Wednesday, February 19, 2020

Metro Vancouver’s water conservation efforts a success story. More work needed.

One of the success stories of our region has been our efforts to converse water. The Metro Vancouver Regional District recently released a report on water utilization in our region going back until 1985.

Back in 1985, Metro Vancouver had about half the population as today, but a similar amount of water being utilized as shown in the following graph.

Water use by sector, trends from 1985 to 2017. *Years when not all local government water consumption data was available. Source: Metro Vancouver.

Per capita per day of water used has been steadily declining. Today, 486 litres per person per day of water is used in Metro Vancouver. Even with the reduction of per capita water usage, overall water usage is starting to climb again due to population growth.

Breakdown of water use by sector in 2017. Select chart to enlarge. Source: Metro Vancouver.

58% of water utilized in our region is for residential use. This means that there is still significant opportunities for people to make a big difference in our water conservation efforts.

Switching out shower heads, toilets, faucets, washing machines, and dishwashers with low-flow models can significantly reduce your water usage. BC Hydro even offers some rebates for shower heads and faucet aerators.

Of course, fixing leaks and drips also goes a long way to help conserve water.

One of the best ways to conserve water is to not water your lawn. This is something that can even be done if you live in a strata.

I grew up in the Okanagan where water conservation during the summer is critical. Golden lawns were OK. Many people replaced grass lawns with other plantings and landscaping that looked good and needed less water to maintain.

For a more local example, our strata doesn’t water our grass.
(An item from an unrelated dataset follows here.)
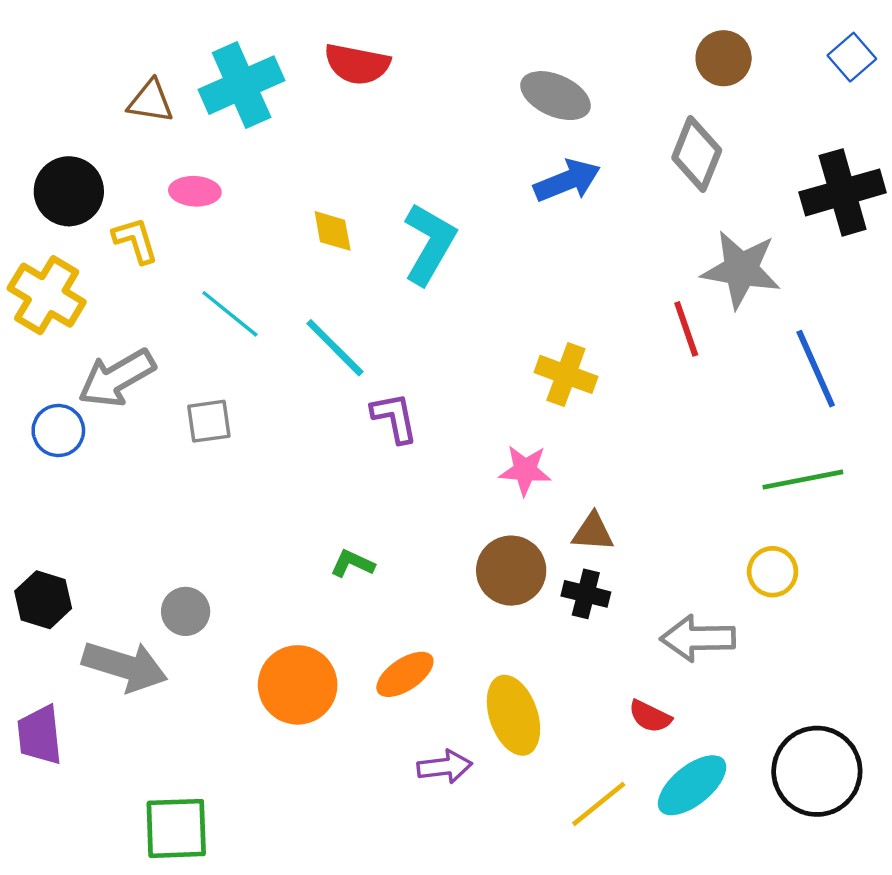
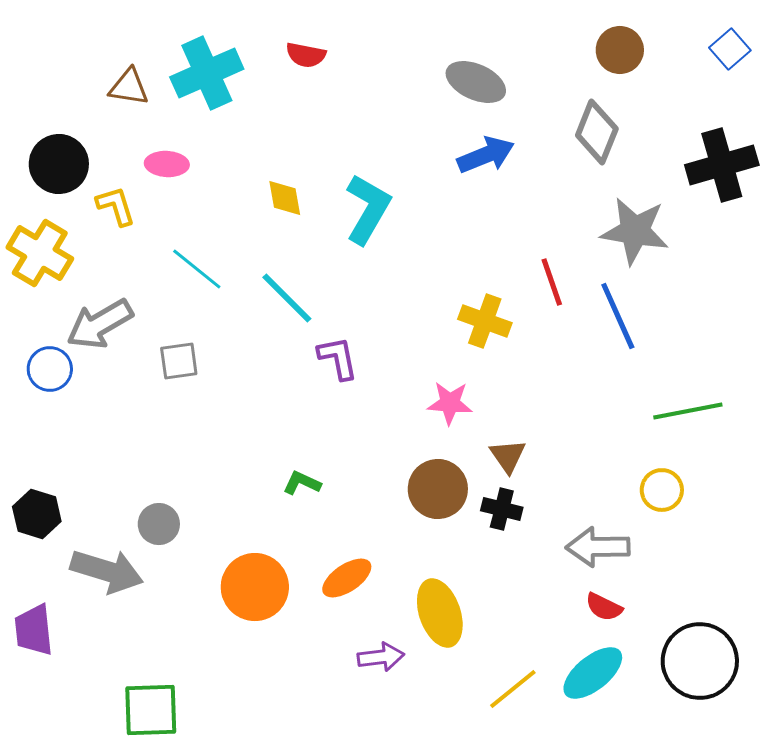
red semicircle: (357, 64) -> (306, 55), size x0.7
red line: (686, 329) -> (552, 282), moved
blue line: (816, 369) -> (618, 316), moved
brown triangle: (593, 532) -> (508, 456), turned 51
red semicircle: (650, 716) -> (604, 607), moved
During the winter and spring, the grass is green. During the summer, it turns golden. The strata building across the street waters their grass. I do not believe people who live in that other building have a better quality of live compared to people who live in my building due to grass watering.

Langley Environmental Partners Society has a good guide on water-wise gardening.

People who live in Metro Vancouver have done a good job conserving water, but as our population continues to grow and climate change causes drier summers, we will need to step up our game.